▶ _ЧТО ТРЕБУЕТСЯ_
Замените «вечером» на «в сумерках» и приведите отрывок текста об «Игре в снежки» от слов «Нетрудно догадаться, что» до слов «всего-то два шага.» включительно.
======== ТЕКСТ ДОКУМЕНТА
Нетрудно догадаться, что «Игра в снежки» — вовсе не питерская картинка, а поэтическое воспоминание о драках на Митрофаниевском кладбище Уржума.

В стихах, как и в жизни, драка происходит вечером. Во время стычки, конечно же, нельзя обнаружить, что «на елке тетерев живет». Подглядеть тетерева можно было разве что во время «свиданий и любовных встреч» или просто гуляя «у Митрофания», благо от реального училища всего-то два шага.

Становится ясно, какой конь «великаном подошел» к месту драки. «Шершавый», покрытый инеем конь (в глазах ребенка он великан) проделал долгую зимнюю дорогу из Сернура в Уржум, и эта дорога проходит как раз мимо Митрофаниева кладбища. И если сидящий «огромной тушею своей» в санях «мужик не шевелился», то он просто не мог «под тяжестью одежды двинуть ни рукой, ни ногой».
================
======== ИЗВЛЕЧЕННЫЙ МАТЕРИАЛ
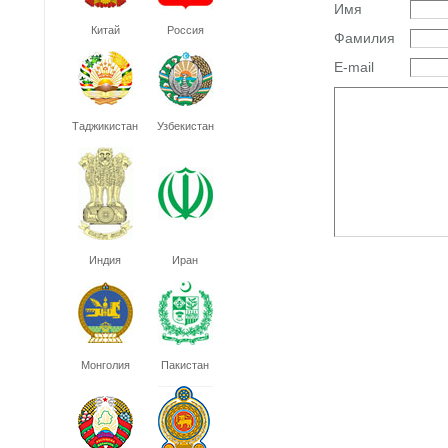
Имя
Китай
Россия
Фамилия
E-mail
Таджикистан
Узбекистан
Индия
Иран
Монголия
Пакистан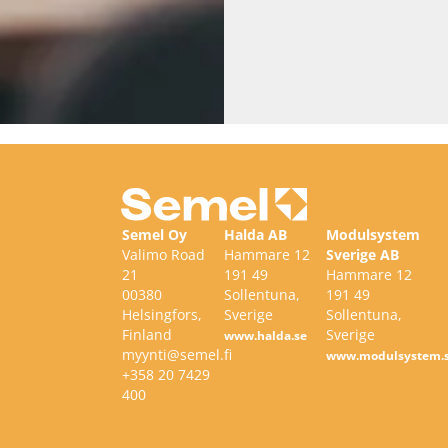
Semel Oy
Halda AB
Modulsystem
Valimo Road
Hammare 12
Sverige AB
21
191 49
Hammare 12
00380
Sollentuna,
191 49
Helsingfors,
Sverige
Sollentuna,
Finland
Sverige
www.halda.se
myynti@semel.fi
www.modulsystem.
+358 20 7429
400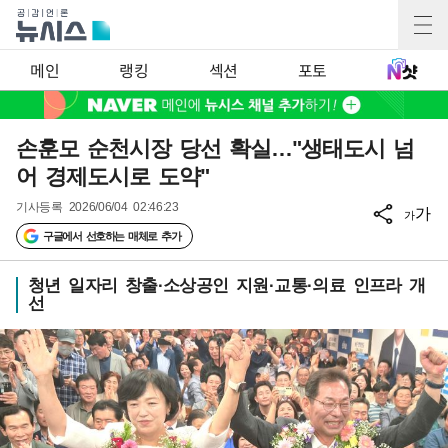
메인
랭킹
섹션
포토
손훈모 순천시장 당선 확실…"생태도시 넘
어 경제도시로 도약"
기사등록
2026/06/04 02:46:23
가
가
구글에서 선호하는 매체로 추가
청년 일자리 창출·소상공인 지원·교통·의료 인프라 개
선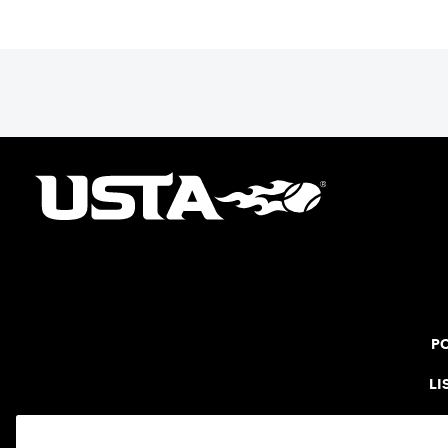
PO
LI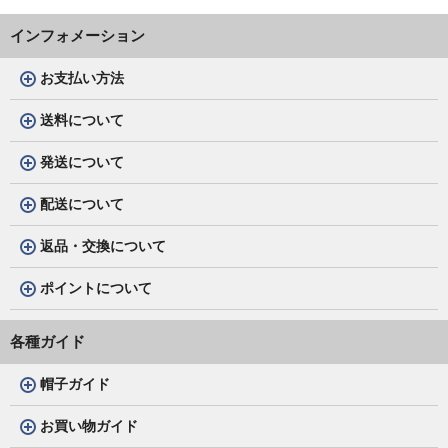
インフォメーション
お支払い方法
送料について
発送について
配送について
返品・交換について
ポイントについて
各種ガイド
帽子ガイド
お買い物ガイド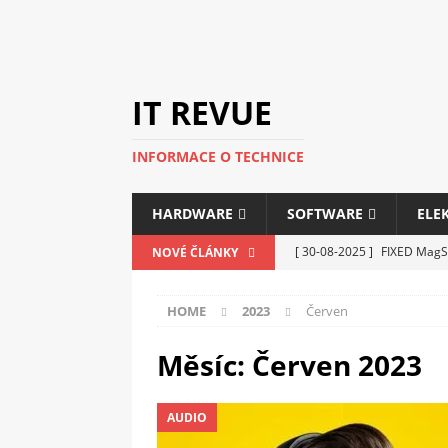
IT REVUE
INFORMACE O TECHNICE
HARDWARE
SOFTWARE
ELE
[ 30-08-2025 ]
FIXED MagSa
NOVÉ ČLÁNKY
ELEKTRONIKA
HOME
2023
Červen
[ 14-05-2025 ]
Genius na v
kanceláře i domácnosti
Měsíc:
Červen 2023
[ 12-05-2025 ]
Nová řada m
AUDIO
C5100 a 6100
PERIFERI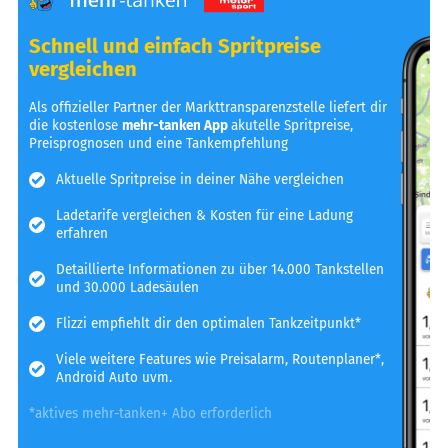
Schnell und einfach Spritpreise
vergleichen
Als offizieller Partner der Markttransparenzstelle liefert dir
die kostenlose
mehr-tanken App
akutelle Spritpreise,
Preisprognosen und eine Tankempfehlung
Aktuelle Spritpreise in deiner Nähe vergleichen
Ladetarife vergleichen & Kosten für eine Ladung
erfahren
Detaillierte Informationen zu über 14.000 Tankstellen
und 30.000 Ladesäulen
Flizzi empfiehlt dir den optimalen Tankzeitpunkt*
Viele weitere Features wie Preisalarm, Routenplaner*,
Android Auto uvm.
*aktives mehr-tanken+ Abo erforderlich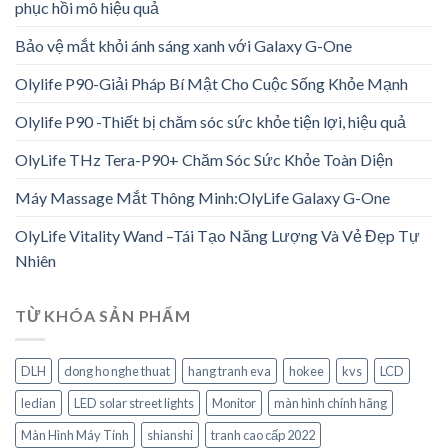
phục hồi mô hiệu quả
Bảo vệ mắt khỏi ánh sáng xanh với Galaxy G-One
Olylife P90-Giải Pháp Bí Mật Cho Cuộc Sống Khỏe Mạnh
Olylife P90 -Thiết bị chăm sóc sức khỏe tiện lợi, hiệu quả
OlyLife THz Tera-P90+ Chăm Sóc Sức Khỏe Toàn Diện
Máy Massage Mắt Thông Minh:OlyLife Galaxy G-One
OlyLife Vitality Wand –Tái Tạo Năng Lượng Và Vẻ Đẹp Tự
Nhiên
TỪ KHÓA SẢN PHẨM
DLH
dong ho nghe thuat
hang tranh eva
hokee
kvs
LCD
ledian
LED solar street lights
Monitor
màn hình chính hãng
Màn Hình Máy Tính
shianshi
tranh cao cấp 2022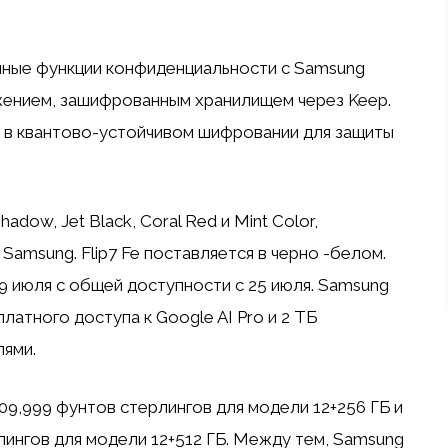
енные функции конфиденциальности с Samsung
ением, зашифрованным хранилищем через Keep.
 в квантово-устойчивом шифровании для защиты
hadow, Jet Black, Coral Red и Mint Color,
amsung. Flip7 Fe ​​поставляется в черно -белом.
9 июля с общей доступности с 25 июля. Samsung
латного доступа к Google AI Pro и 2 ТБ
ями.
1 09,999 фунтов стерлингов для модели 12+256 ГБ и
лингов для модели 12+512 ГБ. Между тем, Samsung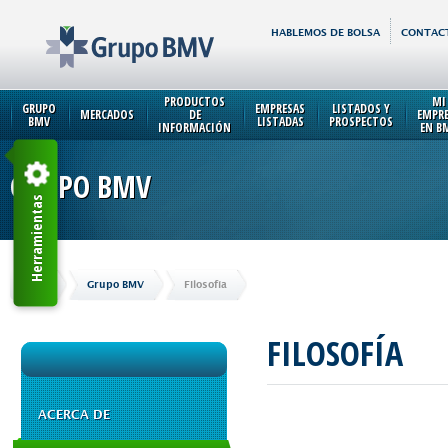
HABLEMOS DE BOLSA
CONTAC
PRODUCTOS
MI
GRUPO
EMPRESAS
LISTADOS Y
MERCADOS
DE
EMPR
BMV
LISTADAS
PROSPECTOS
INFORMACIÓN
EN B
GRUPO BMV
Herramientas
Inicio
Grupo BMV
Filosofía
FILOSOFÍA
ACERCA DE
================
▶ _РЕЗУЛЬТАТ ВЫПОЛНЕНИЯ_
Нетрудно догадаться, что «Игра в снежки» — вовсе не питерская картинка, а поэтическое воспоминание о драках на Митрофаниевском кладбище Уржума.

В стихах, как и в жизни, драка происходит в сумерках. Во время стычки, конечно же, нельзя обнаружить, что «на елке тетерев живет». Подглядеть тетерева можно было разве что во время «свиданий и любовных встреч» или просто гуляя «у Митрофания», благо от реального училища всего-то два шага.